Will Paul Krugman Say He's Sorry?
By David Henderson
Being Paul Krugman means never having to say you’re sorry.
Paul Krugman writes:
But being a conservative means never having to say you’re sorry for predicting inflation.
He’s talking about Art Laffer’s prediction in 2009 that inflation due to the large growth in the money supply would be very high. Of course, Laffer was wrong. I was pretty confident at the time that he would be wrong, which is why I bet Bob Murphy and won. I wish I had bet Laffer, who probably would have been willing to bet more, as I would have.

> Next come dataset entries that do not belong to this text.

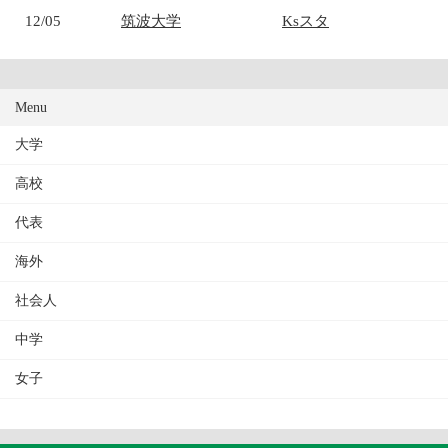
12/05
筑波大学
Ksスタ
Menu
大学
高校
代表
海外
社会人
中学
女子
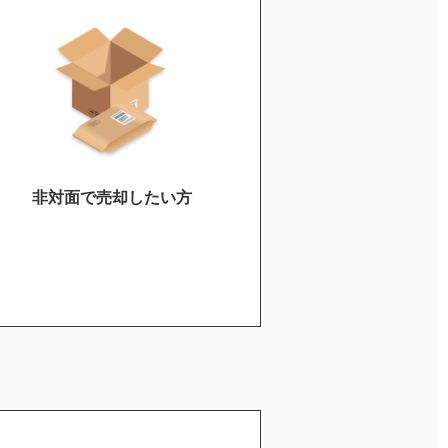
非対面で売却したい方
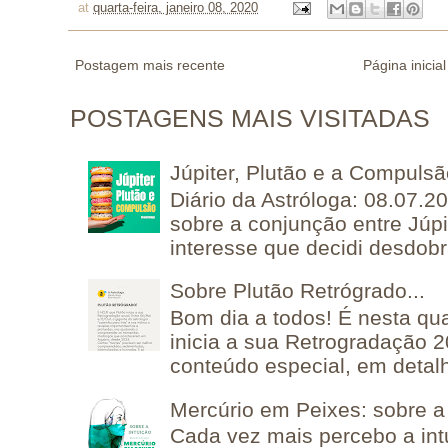
at
quarta-feira, janeiro 08, 2020
Postagem mais recente
Página inicial
POSTAGENS MAIS VISITADAS
Júpiter, Plutão e a Compuls
Diário da Astróloga: 08.07.2
sobre a conjunção entre Júpi
interesse que decidi desdobra
Sobre Plutão Retrógrado...
Bom dia a todos! É nesta qua
inicia a sua Retrogradação 
conteúdo especial, em detalh
Mercúrio em Peixes: sobre a 
Cada vez mais percebo a in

Anyway, the implication from Krugman’s sentence is that someone who predicts high inflation should say he’s sorry when his prediction fails to materialize. I don’t think one should necessarily say one is sorry: I think one should say simply that he was wrong.

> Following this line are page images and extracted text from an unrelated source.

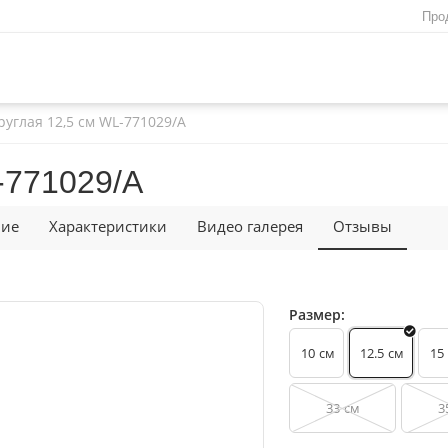
Про
руглая 12,5 см WL‑771029/A
‑771029/A
ние
Характеристики
Видео галерея
Отзывы
Размер:
10
12.5
15
см
см
33
3
см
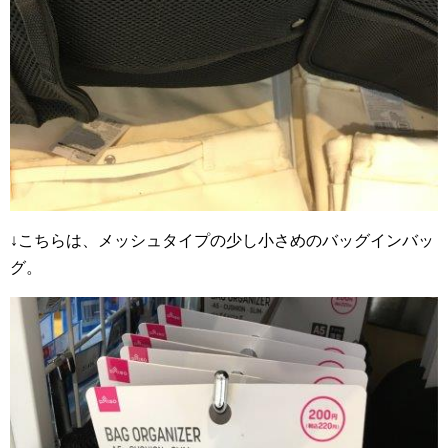
↓こちらは、メッシュタイプの少し小さめのバッグインバッ
グ。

But, hey, Krugman does seem to believe that people who make such wrong predictions should say they’re sorry.
Those who follow my posts on Krugman probably know by now where I’m going. The first week he, Larry Summers, and I were senior economists under Martin Feldstein, chairman of the Council of Economic Advisers, Paul and Larry wrote a memo predicting high inflation. I made a copy at the time because I thought it was wrong. And it was.
But I don’t recall Paul ever saying he was wrong, let alone apologizing. Can anyone find evidence that he did? If not, will he do so now?

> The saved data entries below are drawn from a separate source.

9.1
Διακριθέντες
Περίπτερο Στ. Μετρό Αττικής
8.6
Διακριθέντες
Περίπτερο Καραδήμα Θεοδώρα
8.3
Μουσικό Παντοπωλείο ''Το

Commenter Zack points out below that Paul Krugman, in a post titled “In Praise of Art Laffer,” actually credited Laffer for his intellectual honesty after his inflation prediction failed to come true. Krugman wrote:
This is a remarkable act of intellectual honesty — remarkable because it happens so rarely.
I do wonder exactly what model Laffer was using. As I pointed out again and again, basic IS-LM analysis said that even huge increases in the monetary base aren’t inflationary in a liquidity trap; and yes, I was making that prediction in advance. From where I sit, our models have worked just fine.
But still, credit where it’s due — Laffer, unlike almost everyone else in the inflationista camp, has admitted both that he was wrong and that some rethinking is needed.